Task requirements
Count the lines of the records below that contain the word "left", treating uppercase and lowercase as different. Reply with the number only.

*** Stored data Section Begins ***

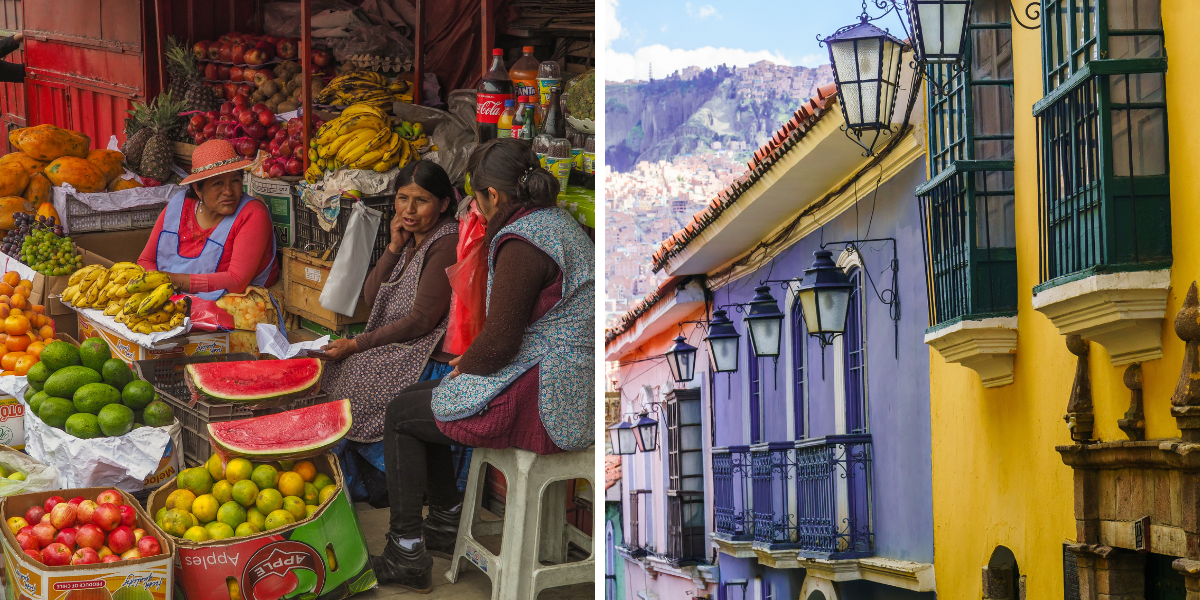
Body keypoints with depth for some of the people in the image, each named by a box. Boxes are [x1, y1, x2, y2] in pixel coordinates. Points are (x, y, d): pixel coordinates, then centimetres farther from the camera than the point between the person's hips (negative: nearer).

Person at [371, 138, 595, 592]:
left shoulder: (521, 243, -21)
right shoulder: (556, 221, 11)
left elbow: (500, 342, -21)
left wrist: (465, 367, -1)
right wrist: (473, 359, 14)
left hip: (537, 402, -10)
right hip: (569, 390, 10)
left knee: (400, 416, 6)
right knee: (419, 398, 24)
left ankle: (407, 555, 13)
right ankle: (447, 524, 34)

*** Stored data Section Ends ***

Written response
6